Marteny: The need for understanding

Families need to realize that the behaviour of their aging parents may change.

Sometimes younger family members lose their patience, thinking that the seniors are doing or not doing something just to annoy them.

Most likely, the seniors are not even aware of their behaviour.

Some behaviours are due to aging while others may be an indication of a more serious health issue.

Doctors should be notified of any unusual behaviour, especially those that might put the senior or someone else in danger.

Seniors who are outside and walk with speed and steadiness, who appear to give you the impression they know where they’re going, might in fact be totally lost and not know how to get back home.

Others might be reliving memories of a location they enjoyed and think they’re headed back to that same place.

Stories are interesting but not when the same one is told numerous times. If that happens, ask your senior parent or relative to tell you about a different aspect of their youth. Some topics may be off limits. For example, speaking about their experiences in a war might be too painful to relive.

Some behaviours that we don’t understand may actually reflect experiences from the war.

In other cases, stories may be about things that an elderly person said they did, but in fact the event or experience was something they wanted to have so much, it has become true to them.

This can cause problems if a caregiver is not aware of what was the truth.

For a senior, safety is always an issue, especially at night. They may block their bedroom door or the entrance door to prevent intruders.

They may be so paranoid that they put tape around the door.

Families need to help their parents understand that in case of an emergency they could not get out nor could anyone get in to help them.

Things that go missing are another occurrence. The item may have been moved to a different location when a room was cleaned or the senior may have put it in an unusual place. It might also have been hidden.

Seniors always deserve respect. If they say that something has disappeared, then it should be checked out.

Family members may get angry if their parents tell them that no one else has been to visit.

Again, the senior may believe this to be true when in fact others have visited.

Using a visitor’s book to sign will let everyone know who has been visiting and how often.
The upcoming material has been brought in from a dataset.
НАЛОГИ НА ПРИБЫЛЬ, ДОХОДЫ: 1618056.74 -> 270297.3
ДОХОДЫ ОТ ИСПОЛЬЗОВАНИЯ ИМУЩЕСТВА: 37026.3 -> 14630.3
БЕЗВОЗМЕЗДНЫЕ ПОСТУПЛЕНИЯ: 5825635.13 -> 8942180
It might remind the seniors that they do have visitors and have not been abandoned.

Constant telephone calls from seniors to family members can also be frustrating to deal with, especially if all of the calls are to one person.

This is another situation in which the seniors might not realize what they are doing.

Using call display and an answering machine will allow the family members to decide which calls to answer.

Families need to be patient and understanding of the changed behaviour of their parents.  Never make fun of or ridicule them for it.

Our behaviour too may become exasperating to others as we age.

Sharen Marteny is a services consultant for seniors in Kelowna.